The Organisation for Economic Co-operation and Development (OECD) has predicted a steeper fall in UK gross domestic product (GDP) than previously thought, noting that the nation is at a “critical juncture” amid COVID-19 management and Brexit negotiations.
It said the UK’s economic recovery from the pandemic is thought to be among the world’s slowest, bringing into the fore the extent of the downturn in Britain.
The organisation, which represents 37 developed nations around the world, predicts GDP will fall by 11.2% in 2020 as a whole.

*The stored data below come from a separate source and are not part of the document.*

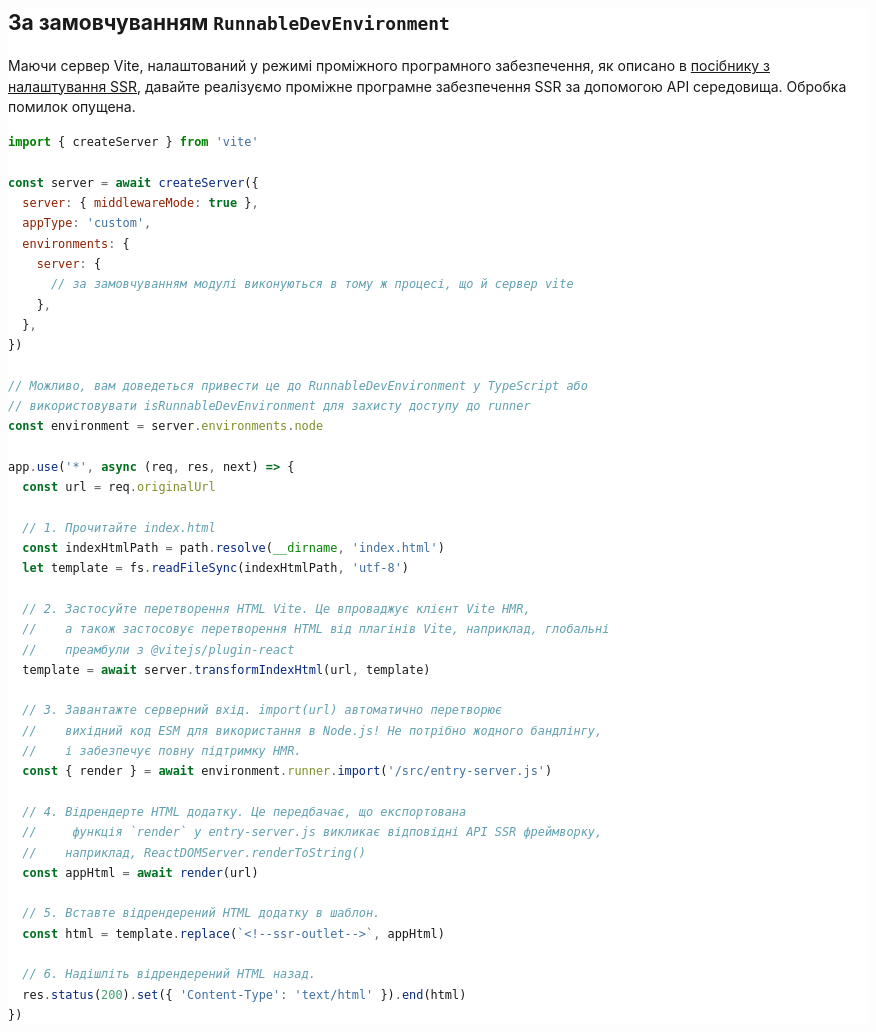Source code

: ## За замовчуванням `RunnableDevEnvironment`

Маючи сервер Vite, налаштований у режимі проміжного програмного забезпечення, як описано в [посібнику з налаштування SSR](/guide/ssr#setting-up-the-dev-server), давайте реалізуємо проміжне програмне забезпечення SSR за допомогою API середовища. Обробка помилок опущена.

```js
import { createServer } from 'vite'

const server = await createServer({
  server: { middlewareMode: true },
  appType: 'custom',
  environments: {
    server: {
      // за замовчуванням модулі виконуються в тому ж процесі, що й сервер vite
    },
  },
})

// Можливо, вам доведеться привести це до RunnableDevEnvironment у TypeScript або
// використовувати isRunnableDevEnvironment для захисту доступу до runner
const environment = server.environments.node

app.use('*', async (req, res, next) => {
  const url = req.originalUrl

  // 1. Прочитайте index.html
  const indexHtmlPath = path.resolve(__dirname, 'index.html')
  let template = fs.readFileSync(indexHtmlPath, 'utf-8')

  // 2. Застосуйте перетворення HTML Vite. Це впроваджує клієнт Vite HMR,
  //    а також застосовує перетворення HTML від плагінів Vite, наприклад, глобальні
  //    преамбули з @vitejs/plugin-react
  template = await server.transformIndexHtml(url, template)

  // 3. Завантажте серверний вхід. import(url) автоматично перетворює
  //    вихідний код ESM для використання в Node.js! Не потрібно жодного бандлінгу,
  //    і забезпечує повну підтримку HMR.
  const { render } = await environment.runner.import('/src/entry-server.js')

  // 4. Відрендерте HTML додатку. Це передбачає, що експортована
  //     функція `render` у entry-server.js викликає відповідні API SSR фреймворку,
  //    наприклад, ReactDOMServer.renderToString()
  const appHtml = await render(url)

  // 5. Вставте відрендерений HTML додатку в шаблон.
  const html = template.replace(`<!--ssr-outlet-->`, appHtml)

  // 6. Надішліть відрендерений HTML назад.
  res.status(200).set({ 'Content-Type': 'text/html' }).end(html)
})
```
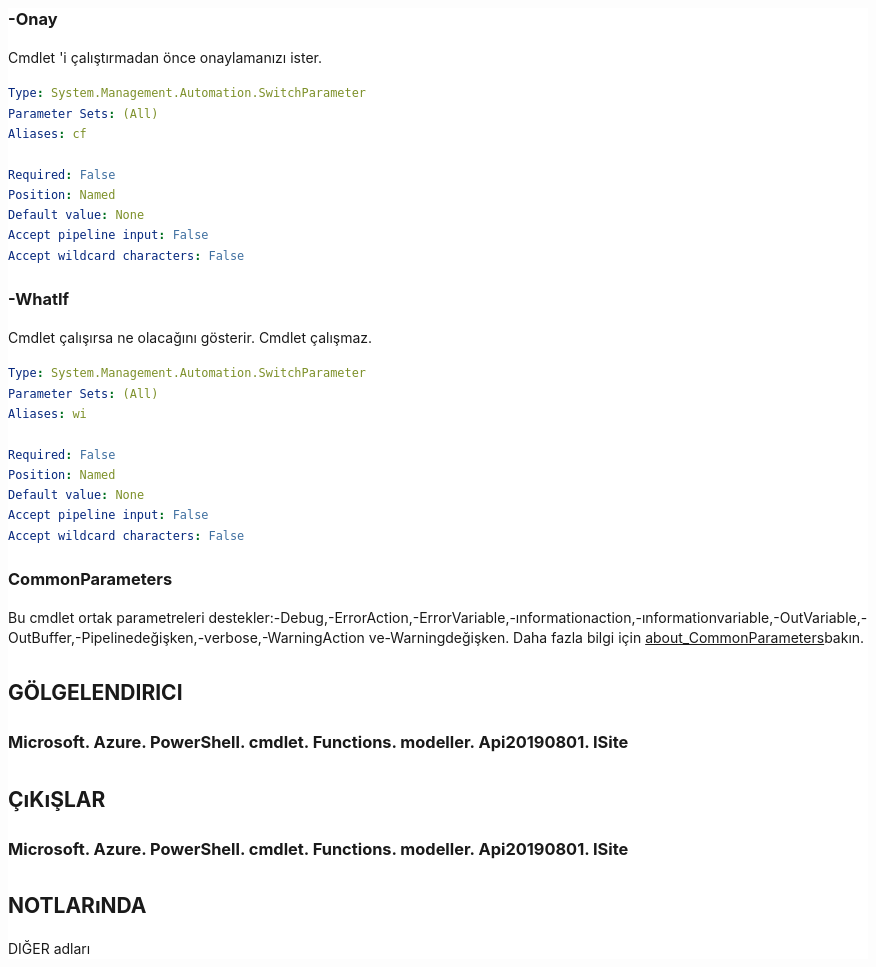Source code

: ### -Onay
Cmdlet 'i çalıştırmadan önce onaylamanızı ister.

```yaml
Type: System.Management.Automation.SwitchParameter
Parameter Sets: (All)
Aliases: cf

Required: False
Position: Named
Default value: None
Accept pipeline input: False
Accept wildcard characters: False
```

### -WhatIf
Cmdlet çalışırsa ne olacağını gösterir.
Cmdlet çalışmaz.

```yaml
Type: System.Management.Automation.SwitchParameter
Parameter Sets: (All)
Aliases: wi

Required: False
Position: Named
Default value: None
Accept pipeline input: False
Accept wildcard characters: False
```

### CommonParameters
Bu cmdlet ortak parametreleri destekler:-Debug,-ErrorAction,-ErrorVariable,-ınformationaction,-ınformationvariable,-OutVariable,-OutBuffer,-Pipelinedeğişken,-verbose,-WarningAction ve-Warningdeğişken. Daha fazla bilgi için [about_CommonParameters](http://go.microsoft.com/fwlink/?LinkID=113216)bakın.

## GÖLGELENDIRICI

### Microsoft. Azure. PowerShell. cmdlet. Functions. modeller. Api20190801. ISite

## ÇıKıŞLAR

### Microsoft. Azure. PowerShell. cmdlet. Functions. modeller. Api20190801. ISite

## NOTLARıNDA

DIĞER adları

Growth of 4.2% in 2021 and 4.1% in 2022 is projected to be driven by a rebound of consumption, while business investment will remain weak due to spare capacity and continued uncertainty.
The report said: “Until an effective vaccine is broadly deployed, risks of further outbreaks will dent confidence,” noting that increased border costs due to Brexit will weigh on imports and exports from 2021.

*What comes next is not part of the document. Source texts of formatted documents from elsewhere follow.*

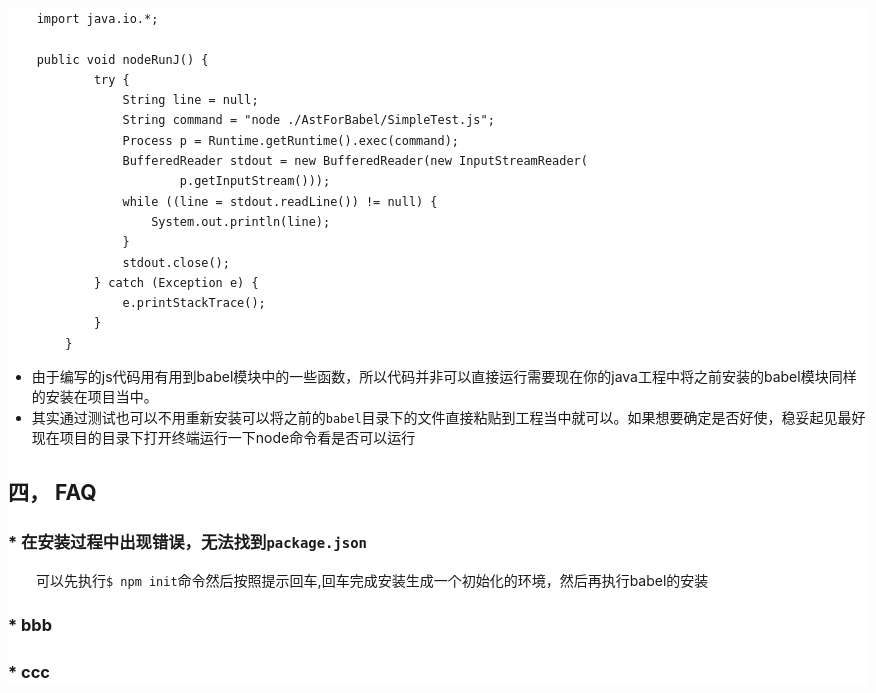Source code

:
 ```
    import java.io.*;

    public void nodeRunJ() {
            try {
                String line = null;
                String command = "node ./AstForBabel/SimpleTest.js";
                Process p = Runtime.getRuntime().exec(command);
                BufferedReader stdout = new BufferedReader(new InputStreamReader(
                        p.getInputStream()));
                while ((line = stdout.readLine()) != null) {
                    System.out.println(line);
                }
                stdout.close();
            } catch (Exception e) {
                e.printStackTrace();
            }
        }
```
* 由于编写的js代码用有用到babel模块中的一些函数，所以代码并非可以直接运行需要现在你的java工程中将之前安装的babel模块同样的安装在项目当中。
* 其实通过测试也可以不用重新安装可以将之前的`babel`目录下的文件直接粘贴到工程当中就可以。如果想要确定是否好使，稳妥起见最好现在项目的目录下打开终端运行一下node命令看是否可以运行


## 四， FAQ
### * 在安装过程中出现错误，无法找到`package.json`
　　可以先执行`$ npm init`命令然后按照提示回车,回车完成安装生成一个初始化的环境，然后再执行babel的安装
### * bbb
### * ccc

It noted that unemployment will increase despite the benefits of the COVID-19 Job Retention Scheme.
“Bankruptcies are set to rise, although extensions to crisis loan schemes are set to soften the increase,” it continued.

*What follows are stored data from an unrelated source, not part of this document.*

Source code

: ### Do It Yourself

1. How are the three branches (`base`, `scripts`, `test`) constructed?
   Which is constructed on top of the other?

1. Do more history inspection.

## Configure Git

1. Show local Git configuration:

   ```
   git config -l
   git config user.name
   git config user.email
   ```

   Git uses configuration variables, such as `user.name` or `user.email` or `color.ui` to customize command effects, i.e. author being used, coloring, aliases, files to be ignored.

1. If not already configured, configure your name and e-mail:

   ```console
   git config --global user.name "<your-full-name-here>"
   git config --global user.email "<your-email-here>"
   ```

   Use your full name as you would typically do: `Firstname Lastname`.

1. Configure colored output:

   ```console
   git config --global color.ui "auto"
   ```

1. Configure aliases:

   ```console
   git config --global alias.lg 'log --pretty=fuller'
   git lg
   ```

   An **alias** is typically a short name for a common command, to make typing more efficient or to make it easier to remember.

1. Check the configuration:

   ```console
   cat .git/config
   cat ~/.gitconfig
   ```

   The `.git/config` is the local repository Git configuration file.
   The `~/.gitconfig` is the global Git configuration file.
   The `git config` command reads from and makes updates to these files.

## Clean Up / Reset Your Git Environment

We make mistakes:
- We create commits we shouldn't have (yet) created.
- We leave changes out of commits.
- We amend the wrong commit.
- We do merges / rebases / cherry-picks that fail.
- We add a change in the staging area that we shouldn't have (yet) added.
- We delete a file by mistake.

The report advises that fiscal and monetary policies should stay supportive until the recovery firmly takes hold.
“Closely monitoring the situation, adapting and targeting support to hard-hit areas and sectors, while allowing structural change to take place are key challenges going forward,” it said.
“Extending increased levels of cash support and training to the unemployed can help this restructuring.”
It warned that reaching a free trade agreement with the EU is essential to limit disturbances to exporting and importing industries.
The report said that initially strong economic rebound from shutdowns due to the pandemic has ground to a halt, referring to a decline in retail footfall, and an increase in businesses reporting falling turnover.
The number of Universal Credit claimants also remained constant from September to October, despite an increase in job vacancies.
It notes that over 7% of the labour force was still fully furloughed on 31 August, and more than 15% of eligible employees were fully furloughed in some sectors.
The OECD had previously warned that the UK’s plunge in economic output is set to be worse than that experienced by France, Italy, Spain, Germany, and the US.
Under previous predictions, it said if there is no second wave of the virus, the country’s economy will contract by 11.5% in 2020, the sharpest decline due to be experienced by any of the 37 members of the organisation.
While the UK will be the worst-affected without a second wave, Spain and France will suffer a larger decline in such a “double-hit” scenario, according to the economic outlook.